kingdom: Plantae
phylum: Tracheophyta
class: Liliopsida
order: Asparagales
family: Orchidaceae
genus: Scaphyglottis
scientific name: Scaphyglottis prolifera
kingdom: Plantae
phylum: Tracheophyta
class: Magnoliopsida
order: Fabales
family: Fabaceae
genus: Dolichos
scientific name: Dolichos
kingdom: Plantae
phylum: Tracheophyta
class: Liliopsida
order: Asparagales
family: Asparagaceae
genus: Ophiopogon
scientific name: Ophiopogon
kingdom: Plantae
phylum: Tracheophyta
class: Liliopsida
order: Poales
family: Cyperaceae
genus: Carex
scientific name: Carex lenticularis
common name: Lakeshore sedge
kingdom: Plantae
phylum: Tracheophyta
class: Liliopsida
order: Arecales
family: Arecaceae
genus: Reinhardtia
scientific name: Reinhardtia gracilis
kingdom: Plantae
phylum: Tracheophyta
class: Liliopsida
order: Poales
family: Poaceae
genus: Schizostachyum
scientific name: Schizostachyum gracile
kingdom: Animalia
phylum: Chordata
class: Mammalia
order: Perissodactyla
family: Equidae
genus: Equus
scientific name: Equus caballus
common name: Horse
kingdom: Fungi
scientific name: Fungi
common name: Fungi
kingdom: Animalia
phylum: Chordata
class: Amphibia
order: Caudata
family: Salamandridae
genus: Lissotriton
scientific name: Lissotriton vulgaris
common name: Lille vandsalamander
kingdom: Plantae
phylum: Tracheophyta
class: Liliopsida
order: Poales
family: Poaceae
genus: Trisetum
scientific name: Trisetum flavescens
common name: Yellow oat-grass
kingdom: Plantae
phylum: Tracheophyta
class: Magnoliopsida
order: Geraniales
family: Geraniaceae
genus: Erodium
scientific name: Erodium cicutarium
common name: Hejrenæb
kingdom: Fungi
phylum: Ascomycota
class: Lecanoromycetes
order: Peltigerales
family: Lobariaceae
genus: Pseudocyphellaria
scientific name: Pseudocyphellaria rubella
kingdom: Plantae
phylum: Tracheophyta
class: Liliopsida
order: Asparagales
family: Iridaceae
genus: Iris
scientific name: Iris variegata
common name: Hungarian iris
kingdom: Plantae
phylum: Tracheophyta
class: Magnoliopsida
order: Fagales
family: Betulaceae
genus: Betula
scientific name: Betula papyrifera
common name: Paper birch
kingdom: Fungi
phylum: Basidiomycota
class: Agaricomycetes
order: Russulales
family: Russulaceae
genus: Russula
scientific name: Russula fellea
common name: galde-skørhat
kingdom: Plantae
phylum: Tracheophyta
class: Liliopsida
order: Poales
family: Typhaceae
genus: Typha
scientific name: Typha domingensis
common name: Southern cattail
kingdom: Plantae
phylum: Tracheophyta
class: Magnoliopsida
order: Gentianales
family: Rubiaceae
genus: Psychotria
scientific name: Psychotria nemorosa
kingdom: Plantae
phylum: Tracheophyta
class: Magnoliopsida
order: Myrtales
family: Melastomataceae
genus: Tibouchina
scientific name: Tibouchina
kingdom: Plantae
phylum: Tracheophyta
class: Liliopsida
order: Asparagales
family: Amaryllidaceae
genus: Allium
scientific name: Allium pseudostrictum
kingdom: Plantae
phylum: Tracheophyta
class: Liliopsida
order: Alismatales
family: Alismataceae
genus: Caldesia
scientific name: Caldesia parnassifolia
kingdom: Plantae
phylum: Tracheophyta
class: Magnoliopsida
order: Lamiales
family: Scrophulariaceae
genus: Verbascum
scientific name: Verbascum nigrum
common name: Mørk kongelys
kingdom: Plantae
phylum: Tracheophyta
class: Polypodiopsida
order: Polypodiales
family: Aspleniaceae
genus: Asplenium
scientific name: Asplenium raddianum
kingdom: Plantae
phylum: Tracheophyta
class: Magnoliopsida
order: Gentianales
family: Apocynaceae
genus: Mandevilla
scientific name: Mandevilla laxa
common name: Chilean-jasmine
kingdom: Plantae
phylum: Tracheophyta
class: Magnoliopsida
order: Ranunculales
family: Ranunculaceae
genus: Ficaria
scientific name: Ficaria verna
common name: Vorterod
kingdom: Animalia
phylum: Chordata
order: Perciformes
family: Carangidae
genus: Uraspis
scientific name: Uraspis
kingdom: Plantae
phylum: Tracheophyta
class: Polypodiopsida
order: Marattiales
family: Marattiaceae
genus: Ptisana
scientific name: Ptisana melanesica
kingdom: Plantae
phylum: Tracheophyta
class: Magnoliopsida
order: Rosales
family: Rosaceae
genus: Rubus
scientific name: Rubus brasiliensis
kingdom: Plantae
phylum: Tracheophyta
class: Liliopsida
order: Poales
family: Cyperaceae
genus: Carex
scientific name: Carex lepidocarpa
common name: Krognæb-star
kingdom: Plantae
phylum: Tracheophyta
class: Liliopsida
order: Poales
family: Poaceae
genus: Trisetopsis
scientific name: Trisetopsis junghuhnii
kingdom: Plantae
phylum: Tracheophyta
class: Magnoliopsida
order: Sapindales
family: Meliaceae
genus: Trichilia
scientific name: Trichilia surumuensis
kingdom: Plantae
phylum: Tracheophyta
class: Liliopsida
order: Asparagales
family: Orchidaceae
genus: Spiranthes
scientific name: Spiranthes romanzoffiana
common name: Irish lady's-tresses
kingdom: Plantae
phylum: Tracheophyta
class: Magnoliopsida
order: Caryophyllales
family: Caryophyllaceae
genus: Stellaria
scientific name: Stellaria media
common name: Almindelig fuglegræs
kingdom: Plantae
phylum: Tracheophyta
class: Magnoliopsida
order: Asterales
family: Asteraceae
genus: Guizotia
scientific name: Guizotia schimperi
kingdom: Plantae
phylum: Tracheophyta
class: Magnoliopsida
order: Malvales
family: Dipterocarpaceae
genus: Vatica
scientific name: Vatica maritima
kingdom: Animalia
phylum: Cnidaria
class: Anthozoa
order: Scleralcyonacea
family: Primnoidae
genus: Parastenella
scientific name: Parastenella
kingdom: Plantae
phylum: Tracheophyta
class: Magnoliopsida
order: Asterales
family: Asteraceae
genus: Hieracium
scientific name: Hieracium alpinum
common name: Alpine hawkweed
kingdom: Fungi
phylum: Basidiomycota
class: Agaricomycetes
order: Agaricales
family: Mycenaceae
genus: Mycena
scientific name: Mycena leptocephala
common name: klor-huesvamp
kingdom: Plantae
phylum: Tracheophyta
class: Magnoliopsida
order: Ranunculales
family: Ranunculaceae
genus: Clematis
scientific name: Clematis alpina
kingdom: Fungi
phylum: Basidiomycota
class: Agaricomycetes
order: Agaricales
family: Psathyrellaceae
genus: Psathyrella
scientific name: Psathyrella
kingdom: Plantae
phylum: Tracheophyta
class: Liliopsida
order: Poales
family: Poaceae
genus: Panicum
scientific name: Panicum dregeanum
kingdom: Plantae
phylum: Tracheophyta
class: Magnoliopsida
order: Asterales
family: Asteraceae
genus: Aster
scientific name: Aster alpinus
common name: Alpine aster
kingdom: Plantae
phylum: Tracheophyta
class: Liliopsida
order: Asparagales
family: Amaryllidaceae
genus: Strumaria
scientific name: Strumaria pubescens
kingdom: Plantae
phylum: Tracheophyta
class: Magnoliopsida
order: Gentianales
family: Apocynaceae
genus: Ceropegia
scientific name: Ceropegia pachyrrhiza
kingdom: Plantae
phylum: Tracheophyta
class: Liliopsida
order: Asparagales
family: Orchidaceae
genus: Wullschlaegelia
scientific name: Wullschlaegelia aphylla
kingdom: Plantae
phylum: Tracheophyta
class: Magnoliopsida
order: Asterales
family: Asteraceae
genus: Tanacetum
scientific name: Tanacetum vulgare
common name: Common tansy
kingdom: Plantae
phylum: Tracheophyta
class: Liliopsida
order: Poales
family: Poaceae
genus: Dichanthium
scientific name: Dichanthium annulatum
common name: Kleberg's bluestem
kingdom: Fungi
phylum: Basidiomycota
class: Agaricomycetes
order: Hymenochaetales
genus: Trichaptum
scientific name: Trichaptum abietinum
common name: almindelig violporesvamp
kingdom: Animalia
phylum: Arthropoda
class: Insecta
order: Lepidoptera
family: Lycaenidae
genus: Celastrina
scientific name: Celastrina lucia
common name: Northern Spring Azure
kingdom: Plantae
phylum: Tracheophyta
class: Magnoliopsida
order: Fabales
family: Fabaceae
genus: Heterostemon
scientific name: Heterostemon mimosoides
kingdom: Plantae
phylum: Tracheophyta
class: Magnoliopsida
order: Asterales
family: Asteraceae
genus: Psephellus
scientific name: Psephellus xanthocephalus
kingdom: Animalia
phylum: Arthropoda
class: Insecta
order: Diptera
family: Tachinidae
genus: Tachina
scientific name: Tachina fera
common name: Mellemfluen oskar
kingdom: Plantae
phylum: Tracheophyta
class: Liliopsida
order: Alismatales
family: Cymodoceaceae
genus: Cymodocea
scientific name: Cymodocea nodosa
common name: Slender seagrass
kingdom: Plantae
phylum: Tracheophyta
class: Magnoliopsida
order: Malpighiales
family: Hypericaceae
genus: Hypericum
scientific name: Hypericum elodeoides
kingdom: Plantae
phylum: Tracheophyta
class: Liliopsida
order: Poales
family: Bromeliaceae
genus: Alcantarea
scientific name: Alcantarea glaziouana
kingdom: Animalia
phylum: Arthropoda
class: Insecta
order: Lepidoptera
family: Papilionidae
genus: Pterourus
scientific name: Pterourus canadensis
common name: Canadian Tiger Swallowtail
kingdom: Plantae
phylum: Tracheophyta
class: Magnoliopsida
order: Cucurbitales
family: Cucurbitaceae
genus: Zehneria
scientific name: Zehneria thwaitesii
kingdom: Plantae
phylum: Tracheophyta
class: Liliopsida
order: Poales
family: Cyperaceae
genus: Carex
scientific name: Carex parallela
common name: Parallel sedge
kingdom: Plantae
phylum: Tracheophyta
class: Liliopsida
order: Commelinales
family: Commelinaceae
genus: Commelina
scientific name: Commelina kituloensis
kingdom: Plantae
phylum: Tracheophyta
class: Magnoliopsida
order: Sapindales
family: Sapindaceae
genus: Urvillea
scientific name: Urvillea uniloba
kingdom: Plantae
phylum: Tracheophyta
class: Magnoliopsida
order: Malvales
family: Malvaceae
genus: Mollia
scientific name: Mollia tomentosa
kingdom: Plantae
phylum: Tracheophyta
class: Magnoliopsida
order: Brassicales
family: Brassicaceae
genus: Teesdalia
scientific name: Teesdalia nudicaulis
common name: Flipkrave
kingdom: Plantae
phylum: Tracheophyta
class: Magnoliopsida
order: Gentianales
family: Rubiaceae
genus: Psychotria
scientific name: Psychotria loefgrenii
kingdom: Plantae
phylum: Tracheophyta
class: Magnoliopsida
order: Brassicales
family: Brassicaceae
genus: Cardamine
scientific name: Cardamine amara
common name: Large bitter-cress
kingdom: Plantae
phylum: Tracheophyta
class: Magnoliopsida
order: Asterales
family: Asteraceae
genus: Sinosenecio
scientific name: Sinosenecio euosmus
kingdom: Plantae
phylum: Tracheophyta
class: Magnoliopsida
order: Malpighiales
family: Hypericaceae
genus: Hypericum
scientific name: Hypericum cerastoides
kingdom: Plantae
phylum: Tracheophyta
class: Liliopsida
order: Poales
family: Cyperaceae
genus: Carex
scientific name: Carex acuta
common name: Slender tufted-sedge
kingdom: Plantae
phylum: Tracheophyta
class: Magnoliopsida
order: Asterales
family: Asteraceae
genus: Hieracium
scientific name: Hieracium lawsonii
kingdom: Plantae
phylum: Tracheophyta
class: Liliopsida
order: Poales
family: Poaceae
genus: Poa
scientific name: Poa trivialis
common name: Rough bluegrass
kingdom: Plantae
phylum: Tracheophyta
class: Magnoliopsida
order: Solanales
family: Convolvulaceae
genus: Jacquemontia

==================================================

### [WRITTEN TASK]
Please set down the items above word for word, starting at their very first line and ending with the line that contains "genus: Typha", both lines included.

### [ANSWER FOR THE TASK]
kingdom: Plantae
phylum: Tracheophyta
class: Liliopsida
order: Asparagales
family: Orchidaceae
genus: Scaphyglottis
scientific name: Scaphyglottis prolifera
kingdom: Plantae
phylum: Tracheophyta
class: Magnoliopsida
order: Fabales
family: Fabaceae
genus: Dolichos
scientific name: Dolichos
kingdom: Plantae
phylum: Tracheophyta
class: Liliopsida
order: Asparagales
family: Asparagaceae
genus: Ophiopogon
scientific name: Ophiopogon
kingdom: Plantae
phylum: Tracheophyta
class: Liliopsida
order: Poales
family: Cyperaceae
genus: Carex
scientific name: Carex lenticularis
common name: Lakeshore sedge
kingdom: Plantae
phylum: Tracheophyta
class: Liliopsida
order: Arecales
family: Arecaceae
genus: Reinhardtia
scientific name: Reinhardtia gracilis
kingdom: Plantae
phylum: Tracheophyta
class: Liliopsida
order: Poales
family: Poaceae
genus: Schizostachyum
scientific name: Schizostachyum gracile
kingdom: Animalia
phylum: Chordata
class: Mammalia
order: Perissodactyla
family: Equidae
genus: Equus
scientific name: Equus caballus
common name: Horse
kingdom: Fungi
scientific name: Fungi
common name: Fungi
kingdom: Animalia
phylum: Chordata
class: Amphibia
order: Caudata
family: Salamandridae
genus: Lissotriton
scientific name: Lissotriton vulgaris
common name: Lille vandsalamander
kingdom: Plantae
phylum: Tracheophyta
class: Liliopsida
order: Poales
family: Poaceae
genus: Trisetum
scientific name: Trisetum flavescens
common name: Yellow oat-grass
kingdom: Plantae
phylum: Tracheophyta
class: Magnoliopsida
order: Geraniales
family: Geraniaceae
genus: Erodium
scientific name: Erodium cicutarium
common name: Hejrenæb
kingdom: Fungi
phylum: Ascomycota
class: Lecanoromycetes
order: Peltigerales
family: Lobariaceae
genus: Pseudocyphellaria
scientific name: Pseudocyphellaria rubella
kingdom: Plantae
phylum: Tracheophyta
class: Liliopsida
order: Asparagales
family: Iridaceae
genus: Iris
scientific name: Iris variegata
common name: Hungarian iris
kingdom: Plantae
phylum: Tracheophyta
class: Magnoliopsida
order: Fagales
family: Betulaceae
genus: Betula
scientific name: Betula papyrifera
common name: Paper birch
kingdom: Fungi
phylum: Basidiomycota
class: Agaricomycetes
order: Russulales
family: Russulaceae
genus: Russula
scientific name: Russula fellea
common name: galde-skørhat
kingdom: Plantae
phylum: Tracheophyta
class: Liliopsida
order: Poales
family: Typhaceae
genus: Typha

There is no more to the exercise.